Whether you operate in e-commerce, SaaS, local services or media, we turn your first step into a repeatable advantage and feed it directly into strategy and execution.
FAQs
What is the first step in a competitor analysis?
The first step in competitor analysis is to identify and prioritize your competitors from the buyer’s perspective. Start with direct competitors that solve the same job for the same audience, then add indirect and substitute solutions. Rank them into tiers based on overlap and visibility, and select 3 to 5 Tier 1 competitors for deeper benchmarking.
What are the steps of competitor analysis?
A practical flow is: define objectives and scope, identify and prioritize competitors, gather structured data using the 4 Ps plus digital signals, build a competitor analysis matrix, synthesize strengths and weaknesses and translate insights into strategic moves. Update the analysis on a cadence that matches your market speed.
What are the 4 Ps of competitor analysis?

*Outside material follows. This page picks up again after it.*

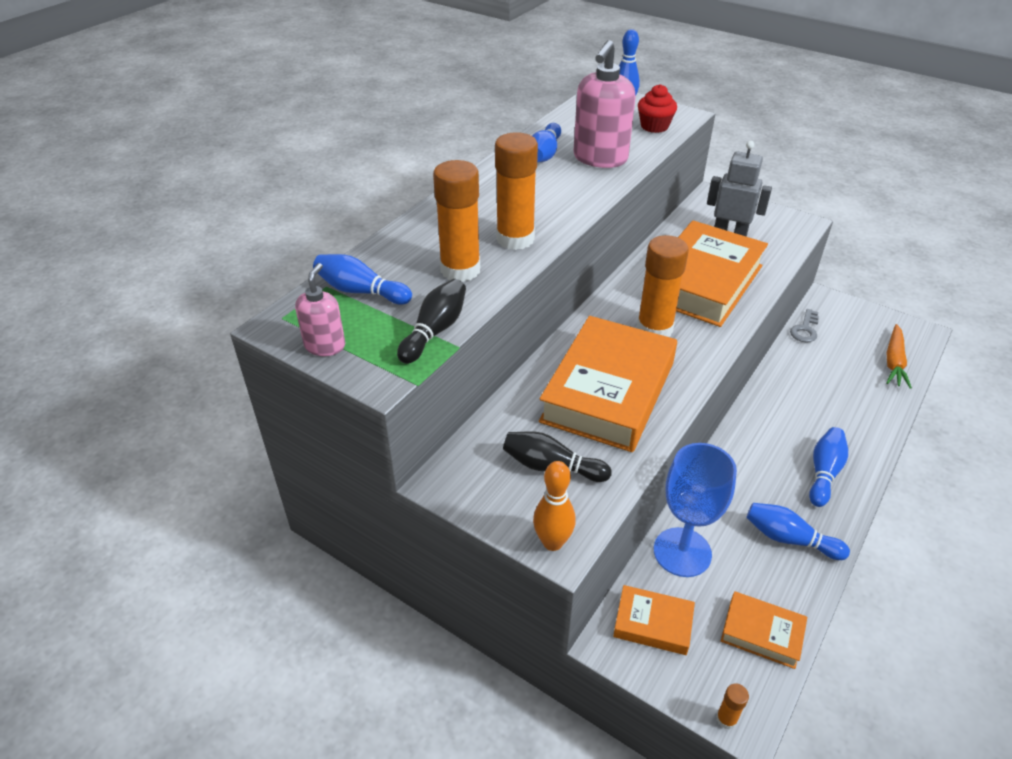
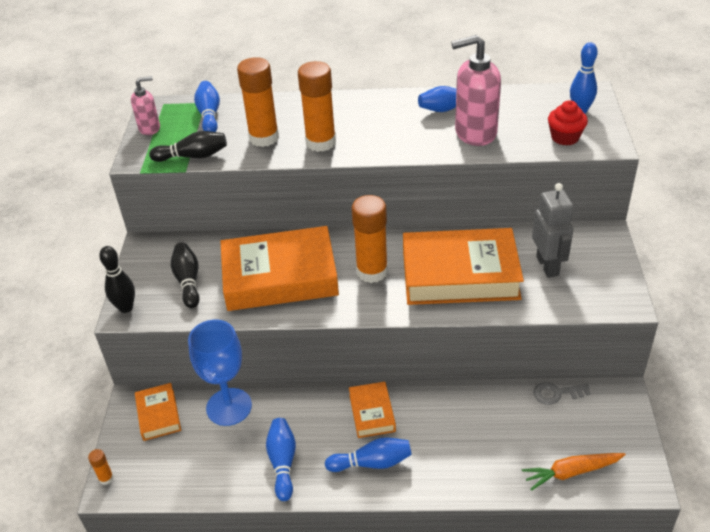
camera: 60 degrees right, 0 degrees up
(552, 542) = (126, 308): orange bowling pin -> black bowling pin
(762, 633) = (184, 474): orange book -> orange book (372, 413)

The 4 Ps are Product, Price, Place and Promotion. Use them to structure what you collect: features and experience, pricing and packaging, channels and geographies, and messaging plus acquisition tactics. For digital markets, layer in search visibility, content gaps, backlink authority and traffic drivers.
What is the first step in competitor analysis is to identify potential blank?
The missing word is competitors. The first step in competitor analysis is to identify potential competitors across direct, indirect and substitute categories, then prioritize them by relevance to your customers and your defined scope.